## Required work
Exact reproduction required: the lines below from the line with "(507, 189) = (446, 56): picture" to the line with "(427, 327) = (363, 546): none -> vase", both ends included, and no others.

## Scene difference descriptions
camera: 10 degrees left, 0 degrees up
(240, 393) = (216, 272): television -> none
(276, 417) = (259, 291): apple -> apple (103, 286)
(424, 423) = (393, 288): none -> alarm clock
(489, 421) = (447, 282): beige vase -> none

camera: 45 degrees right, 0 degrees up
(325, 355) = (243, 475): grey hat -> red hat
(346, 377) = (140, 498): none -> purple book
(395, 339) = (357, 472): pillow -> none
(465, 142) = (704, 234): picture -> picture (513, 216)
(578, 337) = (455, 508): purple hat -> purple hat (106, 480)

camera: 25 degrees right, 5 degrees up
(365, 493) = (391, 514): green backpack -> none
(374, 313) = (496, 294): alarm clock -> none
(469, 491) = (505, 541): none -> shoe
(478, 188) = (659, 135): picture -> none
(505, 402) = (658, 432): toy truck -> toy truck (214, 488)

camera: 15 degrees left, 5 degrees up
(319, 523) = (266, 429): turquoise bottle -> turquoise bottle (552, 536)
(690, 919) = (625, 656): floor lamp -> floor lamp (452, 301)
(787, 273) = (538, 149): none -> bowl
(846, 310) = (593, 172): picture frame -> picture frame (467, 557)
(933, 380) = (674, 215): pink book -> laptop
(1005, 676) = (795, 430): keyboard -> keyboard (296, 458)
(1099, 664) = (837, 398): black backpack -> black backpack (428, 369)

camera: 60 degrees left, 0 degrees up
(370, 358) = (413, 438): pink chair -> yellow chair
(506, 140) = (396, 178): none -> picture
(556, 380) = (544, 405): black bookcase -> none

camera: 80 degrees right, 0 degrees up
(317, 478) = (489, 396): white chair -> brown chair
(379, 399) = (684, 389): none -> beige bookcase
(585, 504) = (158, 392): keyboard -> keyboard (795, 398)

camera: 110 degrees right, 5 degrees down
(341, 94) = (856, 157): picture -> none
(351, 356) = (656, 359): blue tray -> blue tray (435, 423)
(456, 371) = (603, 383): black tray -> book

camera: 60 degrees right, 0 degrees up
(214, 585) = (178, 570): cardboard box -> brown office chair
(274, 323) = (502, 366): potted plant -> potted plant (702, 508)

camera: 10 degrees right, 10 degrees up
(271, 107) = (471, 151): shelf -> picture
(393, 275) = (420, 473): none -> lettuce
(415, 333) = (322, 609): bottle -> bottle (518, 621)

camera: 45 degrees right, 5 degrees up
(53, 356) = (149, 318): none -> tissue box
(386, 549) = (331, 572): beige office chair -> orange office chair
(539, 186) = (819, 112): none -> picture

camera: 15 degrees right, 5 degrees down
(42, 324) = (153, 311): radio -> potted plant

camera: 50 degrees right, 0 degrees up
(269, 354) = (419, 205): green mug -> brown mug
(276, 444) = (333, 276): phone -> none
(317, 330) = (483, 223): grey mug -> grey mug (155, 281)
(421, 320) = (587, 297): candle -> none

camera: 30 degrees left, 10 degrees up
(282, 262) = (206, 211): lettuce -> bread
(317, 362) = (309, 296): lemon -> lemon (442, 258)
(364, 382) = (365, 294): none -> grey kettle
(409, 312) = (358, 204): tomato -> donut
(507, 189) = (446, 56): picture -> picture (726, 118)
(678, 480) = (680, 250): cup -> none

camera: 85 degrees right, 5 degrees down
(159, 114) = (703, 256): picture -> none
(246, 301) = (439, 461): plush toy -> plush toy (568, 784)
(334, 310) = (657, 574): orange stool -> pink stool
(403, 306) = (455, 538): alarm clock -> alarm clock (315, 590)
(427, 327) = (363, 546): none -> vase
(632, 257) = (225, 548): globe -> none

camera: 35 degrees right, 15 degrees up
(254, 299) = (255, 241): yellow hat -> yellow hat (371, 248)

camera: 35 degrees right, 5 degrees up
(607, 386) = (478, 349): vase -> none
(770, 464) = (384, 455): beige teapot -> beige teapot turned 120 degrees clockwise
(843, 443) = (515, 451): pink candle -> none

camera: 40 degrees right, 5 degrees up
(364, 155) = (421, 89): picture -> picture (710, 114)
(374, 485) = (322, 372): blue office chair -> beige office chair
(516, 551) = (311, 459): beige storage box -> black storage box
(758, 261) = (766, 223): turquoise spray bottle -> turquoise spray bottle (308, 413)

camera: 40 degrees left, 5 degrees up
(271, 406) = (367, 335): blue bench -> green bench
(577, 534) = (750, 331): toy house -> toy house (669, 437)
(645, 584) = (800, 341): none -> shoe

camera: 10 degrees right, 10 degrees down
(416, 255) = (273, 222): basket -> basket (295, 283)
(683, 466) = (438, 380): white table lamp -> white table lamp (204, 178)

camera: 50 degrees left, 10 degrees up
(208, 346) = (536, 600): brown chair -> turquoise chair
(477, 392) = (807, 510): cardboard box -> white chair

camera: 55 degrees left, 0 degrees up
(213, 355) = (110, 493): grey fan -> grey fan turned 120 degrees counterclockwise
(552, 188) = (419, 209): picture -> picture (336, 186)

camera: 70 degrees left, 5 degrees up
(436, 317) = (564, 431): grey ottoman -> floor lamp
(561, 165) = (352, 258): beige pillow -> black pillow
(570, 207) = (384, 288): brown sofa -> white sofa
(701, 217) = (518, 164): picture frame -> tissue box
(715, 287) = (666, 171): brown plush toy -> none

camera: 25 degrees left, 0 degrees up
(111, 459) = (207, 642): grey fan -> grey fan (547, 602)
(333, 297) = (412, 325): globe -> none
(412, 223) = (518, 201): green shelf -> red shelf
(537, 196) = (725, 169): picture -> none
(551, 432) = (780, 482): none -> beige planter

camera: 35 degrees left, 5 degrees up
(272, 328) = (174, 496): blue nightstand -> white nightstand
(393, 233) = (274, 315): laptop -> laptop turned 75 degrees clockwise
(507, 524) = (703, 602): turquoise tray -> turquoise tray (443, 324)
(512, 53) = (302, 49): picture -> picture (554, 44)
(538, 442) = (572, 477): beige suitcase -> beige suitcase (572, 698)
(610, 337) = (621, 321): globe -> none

## Output for this task
(507, 189) = (446, 56): picture -> picture (726, 118)
(678, 480) = (680, 250): cup -> none

camera: 85 degrees right, 5 degrees down
(159, 114) = (703, 256): picture -> none
(246, 301) = (439, 461): plush toy -> plush toy (568, 784)
(334, 310) = (657, 574): orange stool -> pink stool
(403, 306) = (455, 538): alarm clock -> alarm clock (315, 590)
(427, 327) = (363, 546): none -> vase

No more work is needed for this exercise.